Pose landmark coordinates
'''
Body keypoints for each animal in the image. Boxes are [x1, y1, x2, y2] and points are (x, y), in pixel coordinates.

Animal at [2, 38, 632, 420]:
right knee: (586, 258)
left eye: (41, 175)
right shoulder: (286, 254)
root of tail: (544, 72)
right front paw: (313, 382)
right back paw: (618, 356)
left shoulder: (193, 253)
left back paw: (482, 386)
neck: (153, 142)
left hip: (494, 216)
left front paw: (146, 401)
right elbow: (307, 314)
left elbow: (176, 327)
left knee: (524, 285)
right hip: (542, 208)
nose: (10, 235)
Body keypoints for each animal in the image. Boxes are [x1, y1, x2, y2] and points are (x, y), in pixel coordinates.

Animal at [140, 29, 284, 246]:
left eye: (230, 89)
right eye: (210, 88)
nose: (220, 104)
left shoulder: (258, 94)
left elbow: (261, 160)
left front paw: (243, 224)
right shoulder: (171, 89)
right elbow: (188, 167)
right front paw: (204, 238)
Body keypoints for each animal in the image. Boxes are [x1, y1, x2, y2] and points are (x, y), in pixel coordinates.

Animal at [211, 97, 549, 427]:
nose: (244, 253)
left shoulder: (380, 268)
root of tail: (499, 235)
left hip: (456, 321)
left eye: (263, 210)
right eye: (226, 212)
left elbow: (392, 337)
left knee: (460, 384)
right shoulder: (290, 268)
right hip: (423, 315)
'''
'''
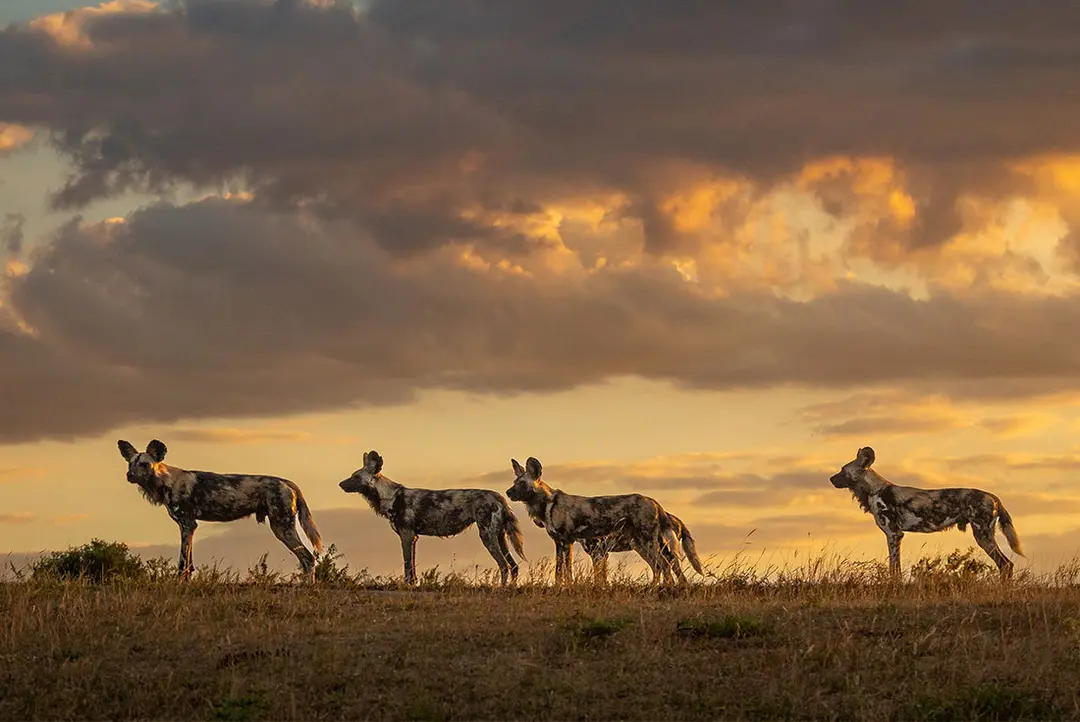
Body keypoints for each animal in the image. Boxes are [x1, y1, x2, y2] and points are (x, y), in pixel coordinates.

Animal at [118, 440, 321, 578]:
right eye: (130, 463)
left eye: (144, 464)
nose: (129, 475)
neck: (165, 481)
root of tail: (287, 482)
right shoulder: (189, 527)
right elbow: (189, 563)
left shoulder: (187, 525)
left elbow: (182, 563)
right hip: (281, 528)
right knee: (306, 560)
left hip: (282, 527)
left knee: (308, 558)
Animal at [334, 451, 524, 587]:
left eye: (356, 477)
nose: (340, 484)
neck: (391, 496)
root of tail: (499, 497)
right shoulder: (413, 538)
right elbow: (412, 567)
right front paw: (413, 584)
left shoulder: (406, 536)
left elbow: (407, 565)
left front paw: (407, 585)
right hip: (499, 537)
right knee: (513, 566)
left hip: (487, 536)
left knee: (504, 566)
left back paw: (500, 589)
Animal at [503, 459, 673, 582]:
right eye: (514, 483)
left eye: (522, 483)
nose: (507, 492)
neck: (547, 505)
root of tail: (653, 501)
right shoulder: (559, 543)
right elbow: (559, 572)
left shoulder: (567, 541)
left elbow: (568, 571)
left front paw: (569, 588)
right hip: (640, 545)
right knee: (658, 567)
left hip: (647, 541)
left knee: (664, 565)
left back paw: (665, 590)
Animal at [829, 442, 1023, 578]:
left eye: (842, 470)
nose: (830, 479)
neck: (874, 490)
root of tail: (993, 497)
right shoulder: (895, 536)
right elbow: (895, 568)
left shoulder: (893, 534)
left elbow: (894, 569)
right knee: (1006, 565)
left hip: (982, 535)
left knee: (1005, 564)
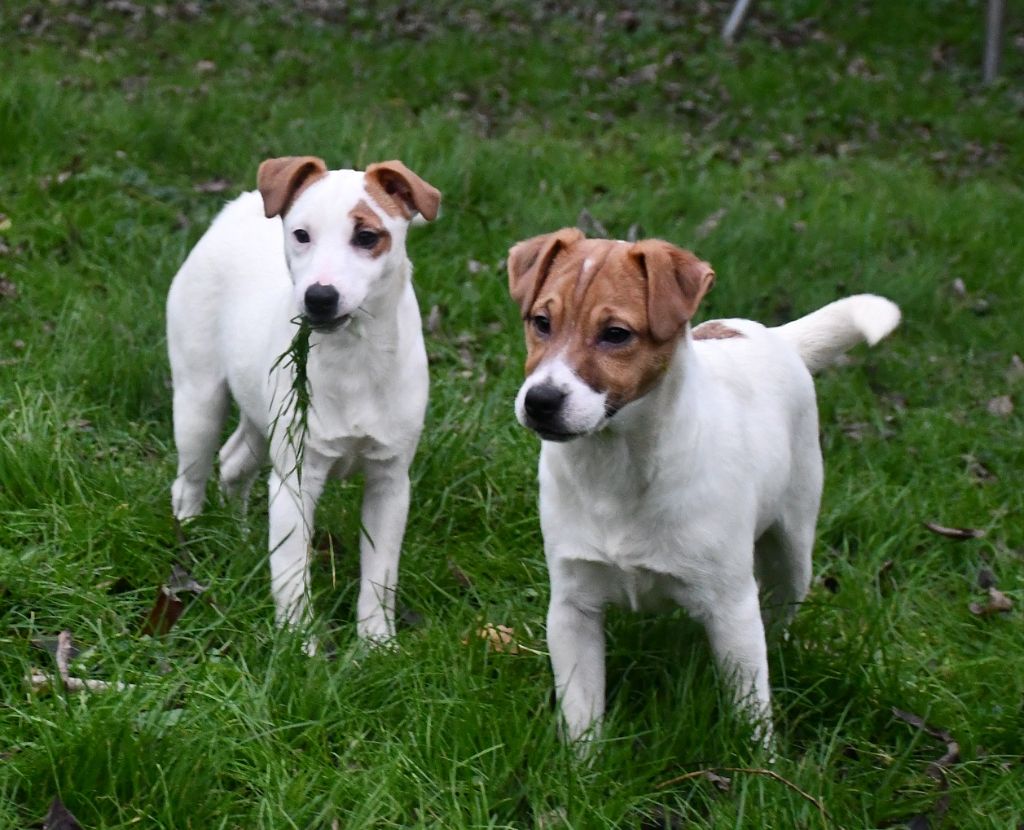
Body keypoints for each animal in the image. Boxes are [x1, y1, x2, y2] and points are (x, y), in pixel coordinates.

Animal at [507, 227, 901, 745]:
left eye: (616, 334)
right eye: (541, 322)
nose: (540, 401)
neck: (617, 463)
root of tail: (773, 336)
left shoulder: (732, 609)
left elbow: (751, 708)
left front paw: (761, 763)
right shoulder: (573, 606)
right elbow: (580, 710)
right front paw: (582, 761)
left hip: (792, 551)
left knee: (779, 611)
'''
> _Task requirements_
Look through the entries for the string "back". Every line that has it belongs in the answer.

> _Result of this task_
right back paw: (618, 356)
left back paw: (482, 386)
left back paw: (500, 589)
left back paw: (665, 590)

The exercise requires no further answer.